**Aim of the exercise:**
Copy out again, unchanged, the listing below from the line that has "#2168, label: Tooling -> Client" through the line that has "ID-129, start: Oct 12 -> Oct 8".
******************************
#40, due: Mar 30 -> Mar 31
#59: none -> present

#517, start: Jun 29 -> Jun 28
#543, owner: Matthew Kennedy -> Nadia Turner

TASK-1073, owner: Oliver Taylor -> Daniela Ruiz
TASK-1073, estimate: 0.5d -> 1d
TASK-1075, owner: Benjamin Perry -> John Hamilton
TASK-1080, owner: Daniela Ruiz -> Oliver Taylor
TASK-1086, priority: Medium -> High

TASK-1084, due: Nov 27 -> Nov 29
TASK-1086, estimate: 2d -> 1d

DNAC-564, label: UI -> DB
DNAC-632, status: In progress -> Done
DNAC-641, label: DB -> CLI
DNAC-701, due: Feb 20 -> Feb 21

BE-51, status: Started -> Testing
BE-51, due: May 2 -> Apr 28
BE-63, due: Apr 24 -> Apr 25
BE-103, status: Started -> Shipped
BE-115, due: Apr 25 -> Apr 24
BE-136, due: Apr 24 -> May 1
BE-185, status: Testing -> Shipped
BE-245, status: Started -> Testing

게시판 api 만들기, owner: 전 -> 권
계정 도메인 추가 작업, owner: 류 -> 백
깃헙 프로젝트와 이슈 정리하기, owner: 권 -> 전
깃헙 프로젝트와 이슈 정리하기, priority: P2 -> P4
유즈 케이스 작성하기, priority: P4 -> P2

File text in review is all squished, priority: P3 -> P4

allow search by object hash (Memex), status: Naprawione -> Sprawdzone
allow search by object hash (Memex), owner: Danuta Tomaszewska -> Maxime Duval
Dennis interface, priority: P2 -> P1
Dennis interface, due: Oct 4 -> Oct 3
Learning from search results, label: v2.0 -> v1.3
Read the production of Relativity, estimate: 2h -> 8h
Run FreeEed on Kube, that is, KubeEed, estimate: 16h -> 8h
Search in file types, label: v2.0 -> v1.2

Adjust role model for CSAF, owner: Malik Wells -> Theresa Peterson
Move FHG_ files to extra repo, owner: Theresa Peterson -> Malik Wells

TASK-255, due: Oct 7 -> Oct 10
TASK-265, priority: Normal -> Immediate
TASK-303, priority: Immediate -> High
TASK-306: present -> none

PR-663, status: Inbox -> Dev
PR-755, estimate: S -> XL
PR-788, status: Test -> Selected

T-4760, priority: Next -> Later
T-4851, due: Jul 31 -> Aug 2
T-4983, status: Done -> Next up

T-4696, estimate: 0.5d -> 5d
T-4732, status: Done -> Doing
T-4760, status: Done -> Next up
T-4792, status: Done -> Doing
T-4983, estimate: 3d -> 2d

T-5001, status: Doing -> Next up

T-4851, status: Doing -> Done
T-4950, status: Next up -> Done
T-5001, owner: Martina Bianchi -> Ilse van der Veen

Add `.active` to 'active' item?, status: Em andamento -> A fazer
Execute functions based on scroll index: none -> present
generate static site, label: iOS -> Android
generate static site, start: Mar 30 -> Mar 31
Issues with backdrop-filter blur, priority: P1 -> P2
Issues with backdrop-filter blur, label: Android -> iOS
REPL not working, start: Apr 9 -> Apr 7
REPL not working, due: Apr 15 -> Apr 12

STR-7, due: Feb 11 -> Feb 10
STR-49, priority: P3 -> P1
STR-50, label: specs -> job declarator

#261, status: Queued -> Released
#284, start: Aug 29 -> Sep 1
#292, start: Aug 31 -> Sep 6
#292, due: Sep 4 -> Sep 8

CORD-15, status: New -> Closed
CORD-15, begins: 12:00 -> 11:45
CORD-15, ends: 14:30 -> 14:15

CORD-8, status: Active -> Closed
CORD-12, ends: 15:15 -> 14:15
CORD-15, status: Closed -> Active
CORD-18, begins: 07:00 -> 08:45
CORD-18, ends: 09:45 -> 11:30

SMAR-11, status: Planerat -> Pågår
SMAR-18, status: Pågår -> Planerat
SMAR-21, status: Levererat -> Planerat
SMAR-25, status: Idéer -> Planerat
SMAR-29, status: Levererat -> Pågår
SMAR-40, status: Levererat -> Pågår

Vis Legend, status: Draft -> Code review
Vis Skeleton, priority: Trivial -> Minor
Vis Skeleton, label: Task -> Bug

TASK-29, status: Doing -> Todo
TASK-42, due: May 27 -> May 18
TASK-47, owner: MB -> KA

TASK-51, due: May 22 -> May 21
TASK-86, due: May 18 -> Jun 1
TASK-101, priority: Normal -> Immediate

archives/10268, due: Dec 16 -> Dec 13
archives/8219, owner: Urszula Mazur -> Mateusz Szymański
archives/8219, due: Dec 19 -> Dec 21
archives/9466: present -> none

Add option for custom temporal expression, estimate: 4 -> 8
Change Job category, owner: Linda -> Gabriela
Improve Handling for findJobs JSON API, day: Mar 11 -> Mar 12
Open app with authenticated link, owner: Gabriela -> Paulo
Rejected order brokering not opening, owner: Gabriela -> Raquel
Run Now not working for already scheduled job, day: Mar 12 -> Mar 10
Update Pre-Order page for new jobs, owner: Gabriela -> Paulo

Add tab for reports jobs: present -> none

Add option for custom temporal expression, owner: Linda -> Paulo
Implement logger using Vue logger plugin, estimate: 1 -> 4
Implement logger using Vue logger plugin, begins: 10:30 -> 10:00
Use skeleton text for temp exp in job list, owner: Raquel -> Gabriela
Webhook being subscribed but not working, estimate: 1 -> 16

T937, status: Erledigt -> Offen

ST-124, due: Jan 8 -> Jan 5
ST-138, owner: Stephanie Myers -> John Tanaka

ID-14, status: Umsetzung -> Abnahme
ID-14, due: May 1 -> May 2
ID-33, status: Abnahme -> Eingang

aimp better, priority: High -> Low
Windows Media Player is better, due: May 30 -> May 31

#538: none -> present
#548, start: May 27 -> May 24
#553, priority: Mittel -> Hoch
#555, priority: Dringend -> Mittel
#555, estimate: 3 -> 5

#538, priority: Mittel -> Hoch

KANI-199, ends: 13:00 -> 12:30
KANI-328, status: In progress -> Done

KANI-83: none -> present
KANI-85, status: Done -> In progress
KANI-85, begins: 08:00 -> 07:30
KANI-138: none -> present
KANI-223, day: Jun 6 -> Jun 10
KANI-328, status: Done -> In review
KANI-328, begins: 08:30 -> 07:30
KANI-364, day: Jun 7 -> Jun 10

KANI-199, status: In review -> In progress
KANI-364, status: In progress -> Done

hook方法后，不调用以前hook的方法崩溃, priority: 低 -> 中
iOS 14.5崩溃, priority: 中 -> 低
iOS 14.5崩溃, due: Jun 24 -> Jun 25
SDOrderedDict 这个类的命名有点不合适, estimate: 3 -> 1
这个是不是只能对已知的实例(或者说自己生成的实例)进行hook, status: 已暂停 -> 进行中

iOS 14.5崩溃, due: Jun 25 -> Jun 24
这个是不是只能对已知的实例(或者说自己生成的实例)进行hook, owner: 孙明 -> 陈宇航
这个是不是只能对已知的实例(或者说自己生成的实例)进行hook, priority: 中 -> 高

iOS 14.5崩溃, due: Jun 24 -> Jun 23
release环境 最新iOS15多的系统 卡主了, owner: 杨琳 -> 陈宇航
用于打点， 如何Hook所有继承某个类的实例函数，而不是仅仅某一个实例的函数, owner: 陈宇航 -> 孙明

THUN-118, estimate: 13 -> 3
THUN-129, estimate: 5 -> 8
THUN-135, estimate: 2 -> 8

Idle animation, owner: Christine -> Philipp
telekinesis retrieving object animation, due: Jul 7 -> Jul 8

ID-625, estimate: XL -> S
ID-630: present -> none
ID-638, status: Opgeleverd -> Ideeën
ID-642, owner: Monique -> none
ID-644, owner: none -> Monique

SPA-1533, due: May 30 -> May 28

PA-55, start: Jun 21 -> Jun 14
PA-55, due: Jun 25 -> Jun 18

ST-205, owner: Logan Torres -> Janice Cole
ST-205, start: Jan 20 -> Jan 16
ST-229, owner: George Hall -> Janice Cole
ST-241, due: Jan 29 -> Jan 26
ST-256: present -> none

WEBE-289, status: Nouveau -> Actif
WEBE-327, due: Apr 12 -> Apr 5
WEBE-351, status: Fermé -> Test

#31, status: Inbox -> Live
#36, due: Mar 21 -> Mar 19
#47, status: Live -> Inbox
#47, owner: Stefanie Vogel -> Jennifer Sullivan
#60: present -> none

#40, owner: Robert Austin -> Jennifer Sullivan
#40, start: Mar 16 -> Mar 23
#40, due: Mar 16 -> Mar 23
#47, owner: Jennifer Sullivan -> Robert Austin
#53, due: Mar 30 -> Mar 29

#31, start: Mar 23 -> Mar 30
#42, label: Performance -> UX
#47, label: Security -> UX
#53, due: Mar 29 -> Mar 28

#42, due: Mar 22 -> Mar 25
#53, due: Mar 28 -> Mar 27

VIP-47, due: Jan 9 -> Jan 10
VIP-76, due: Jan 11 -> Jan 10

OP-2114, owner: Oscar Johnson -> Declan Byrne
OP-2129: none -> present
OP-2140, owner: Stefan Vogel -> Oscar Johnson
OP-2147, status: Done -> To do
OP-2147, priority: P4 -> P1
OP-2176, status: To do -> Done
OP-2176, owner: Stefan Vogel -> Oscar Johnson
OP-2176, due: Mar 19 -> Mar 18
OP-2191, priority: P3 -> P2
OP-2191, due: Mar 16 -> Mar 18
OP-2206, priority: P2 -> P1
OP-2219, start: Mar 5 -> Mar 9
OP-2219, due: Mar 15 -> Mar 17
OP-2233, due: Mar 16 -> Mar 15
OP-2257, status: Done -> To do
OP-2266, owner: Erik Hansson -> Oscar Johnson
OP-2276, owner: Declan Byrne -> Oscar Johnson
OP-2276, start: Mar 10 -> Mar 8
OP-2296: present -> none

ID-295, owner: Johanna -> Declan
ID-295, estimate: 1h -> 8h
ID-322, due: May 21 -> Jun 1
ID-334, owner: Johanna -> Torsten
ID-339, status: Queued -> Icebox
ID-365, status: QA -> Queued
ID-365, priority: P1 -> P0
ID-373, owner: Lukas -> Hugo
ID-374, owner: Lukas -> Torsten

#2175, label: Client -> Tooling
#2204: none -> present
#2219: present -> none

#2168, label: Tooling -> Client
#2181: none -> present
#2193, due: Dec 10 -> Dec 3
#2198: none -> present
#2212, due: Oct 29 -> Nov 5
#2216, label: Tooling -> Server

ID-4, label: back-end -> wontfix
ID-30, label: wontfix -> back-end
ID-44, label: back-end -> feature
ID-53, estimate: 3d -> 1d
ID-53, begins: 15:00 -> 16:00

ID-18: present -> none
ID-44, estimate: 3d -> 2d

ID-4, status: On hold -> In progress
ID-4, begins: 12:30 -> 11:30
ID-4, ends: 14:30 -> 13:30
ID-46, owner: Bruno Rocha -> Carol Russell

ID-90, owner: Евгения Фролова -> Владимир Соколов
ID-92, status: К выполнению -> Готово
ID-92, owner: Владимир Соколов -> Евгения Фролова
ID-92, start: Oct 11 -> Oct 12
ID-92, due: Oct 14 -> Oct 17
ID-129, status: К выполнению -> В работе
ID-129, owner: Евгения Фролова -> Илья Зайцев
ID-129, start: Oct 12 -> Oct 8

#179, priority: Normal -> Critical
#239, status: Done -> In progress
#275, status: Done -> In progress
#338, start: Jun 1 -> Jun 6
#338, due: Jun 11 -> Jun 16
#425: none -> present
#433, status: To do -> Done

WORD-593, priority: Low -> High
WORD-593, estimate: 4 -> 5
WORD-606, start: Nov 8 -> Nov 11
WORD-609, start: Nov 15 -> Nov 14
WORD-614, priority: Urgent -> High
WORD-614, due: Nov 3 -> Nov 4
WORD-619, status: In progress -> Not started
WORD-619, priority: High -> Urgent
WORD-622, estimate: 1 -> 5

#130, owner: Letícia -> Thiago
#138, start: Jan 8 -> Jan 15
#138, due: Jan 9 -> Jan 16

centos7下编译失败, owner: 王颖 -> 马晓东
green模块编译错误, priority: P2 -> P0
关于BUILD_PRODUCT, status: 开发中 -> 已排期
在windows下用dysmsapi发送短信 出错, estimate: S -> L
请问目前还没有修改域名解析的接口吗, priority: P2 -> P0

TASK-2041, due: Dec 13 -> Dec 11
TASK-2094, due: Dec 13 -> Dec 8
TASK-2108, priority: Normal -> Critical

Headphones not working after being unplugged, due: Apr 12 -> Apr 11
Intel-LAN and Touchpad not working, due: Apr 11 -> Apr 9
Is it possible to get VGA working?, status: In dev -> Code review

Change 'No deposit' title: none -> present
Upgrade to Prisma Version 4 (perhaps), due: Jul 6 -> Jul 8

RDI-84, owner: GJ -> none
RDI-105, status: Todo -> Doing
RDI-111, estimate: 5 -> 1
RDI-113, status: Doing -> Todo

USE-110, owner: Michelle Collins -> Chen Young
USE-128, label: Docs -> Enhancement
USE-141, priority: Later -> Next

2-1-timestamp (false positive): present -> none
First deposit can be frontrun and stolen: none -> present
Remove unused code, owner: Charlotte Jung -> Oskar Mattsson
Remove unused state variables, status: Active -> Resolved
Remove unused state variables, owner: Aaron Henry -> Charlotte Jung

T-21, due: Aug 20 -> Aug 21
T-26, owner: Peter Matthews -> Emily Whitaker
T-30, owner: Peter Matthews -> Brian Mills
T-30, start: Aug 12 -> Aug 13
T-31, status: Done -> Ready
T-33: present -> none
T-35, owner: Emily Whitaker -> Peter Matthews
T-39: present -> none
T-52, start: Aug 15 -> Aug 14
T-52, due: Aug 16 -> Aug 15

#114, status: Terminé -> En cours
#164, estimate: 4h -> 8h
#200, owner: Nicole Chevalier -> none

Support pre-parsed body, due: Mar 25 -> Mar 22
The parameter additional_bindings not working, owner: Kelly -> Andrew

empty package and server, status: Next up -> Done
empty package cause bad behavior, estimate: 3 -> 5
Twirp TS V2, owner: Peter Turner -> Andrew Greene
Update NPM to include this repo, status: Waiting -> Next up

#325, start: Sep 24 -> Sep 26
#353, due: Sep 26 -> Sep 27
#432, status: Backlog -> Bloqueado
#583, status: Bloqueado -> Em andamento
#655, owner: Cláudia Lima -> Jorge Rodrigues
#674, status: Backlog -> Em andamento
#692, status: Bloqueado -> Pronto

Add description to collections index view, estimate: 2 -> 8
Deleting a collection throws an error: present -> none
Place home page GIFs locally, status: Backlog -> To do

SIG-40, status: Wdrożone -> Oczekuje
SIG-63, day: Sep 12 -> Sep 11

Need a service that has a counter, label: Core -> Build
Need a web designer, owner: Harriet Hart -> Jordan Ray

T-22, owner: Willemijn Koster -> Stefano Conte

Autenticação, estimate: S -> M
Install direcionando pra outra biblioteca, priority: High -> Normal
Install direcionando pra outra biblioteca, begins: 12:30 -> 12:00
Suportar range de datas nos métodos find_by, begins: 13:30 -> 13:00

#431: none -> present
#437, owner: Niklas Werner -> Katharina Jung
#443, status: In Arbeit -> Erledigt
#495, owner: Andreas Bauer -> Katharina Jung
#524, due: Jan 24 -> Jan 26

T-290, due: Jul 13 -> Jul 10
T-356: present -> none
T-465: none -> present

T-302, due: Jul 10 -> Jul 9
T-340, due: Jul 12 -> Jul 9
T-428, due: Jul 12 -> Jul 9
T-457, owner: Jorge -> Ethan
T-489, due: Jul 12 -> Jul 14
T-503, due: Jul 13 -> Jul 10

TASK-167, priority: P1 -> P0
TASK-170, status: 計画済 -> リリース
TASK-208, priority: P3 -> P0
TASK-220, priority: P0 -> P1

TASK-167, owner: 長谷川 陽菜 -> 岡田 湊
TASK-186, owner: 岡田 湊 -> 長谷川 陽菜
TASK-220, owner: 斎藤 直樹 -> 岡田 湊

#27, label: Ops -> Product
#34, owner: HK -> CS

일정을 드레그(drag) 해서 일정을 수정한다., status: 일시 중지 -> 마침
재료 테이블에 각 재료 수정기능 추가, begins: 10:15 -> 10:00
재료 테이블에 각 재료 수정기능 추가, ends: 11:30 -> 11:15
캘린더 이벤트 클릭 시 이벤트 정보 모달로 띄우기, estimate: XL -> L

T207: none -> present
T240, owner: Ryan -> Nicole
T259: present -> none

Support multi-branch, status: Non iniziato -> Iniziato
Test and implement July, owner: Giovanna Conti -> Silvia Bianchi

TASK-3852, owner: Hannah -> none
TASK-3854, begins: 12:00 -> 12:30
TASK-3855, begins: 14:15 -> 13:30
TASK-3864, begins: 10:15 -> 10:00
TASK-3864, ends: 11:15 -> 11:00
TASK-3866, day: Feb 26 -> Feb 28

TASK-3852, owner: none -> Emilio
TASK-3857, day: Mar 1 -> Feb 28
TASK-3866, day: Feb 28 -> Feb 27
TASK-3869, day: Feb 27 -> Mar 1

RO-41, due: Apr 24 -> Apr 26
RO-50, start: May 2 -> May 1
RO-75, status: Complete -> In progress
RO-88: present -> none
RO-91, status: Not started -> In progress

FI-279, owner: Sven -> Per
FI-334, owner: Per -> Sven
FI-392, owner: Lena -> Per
******************************
**The answer:**
#2168, label: Tooling -> Client
#2181: none -> present
#2193, due: Dec 10 -> Dec 3
#2198: none -> present
#2212, due: Oct 29 -> Nov 5
#2216, label: Tooling -> Server

ID-4, label: back-end -> wontfix
ID-30, label: wontfix -> back-end
ID-44, label: back-end -> feature
ID-53, estimate: 3d -> 1d
ID-53, begins: 15:00 -> 16:00

ID-18: present -> none
ID-44, estimate: 3d -> 2d

ID-4, status: On hold -> In progress
ID-4, begins: 12:30 -> 11:30
ID-4, ends: 14:30 -> 13:30
ID-46, owner: Bruno Rocha -> Carol Russell

ID-90, owner: Евгения Фролова -> Владимир Соколов
ID-92, status: К выполнению -> Готово
ID-92, owner: Владимир Соколов -> Евгения Фролова
ID-92, start: Oct 11 -> Oct 12
ID-92, due: Oct 14 -> Oct 17
ID-129, status: К выполнению -> В работе
ID-129, owner: Евгения Фролова -> Илья Зайцев
ID-129, start: Oct 12 -> Oct 8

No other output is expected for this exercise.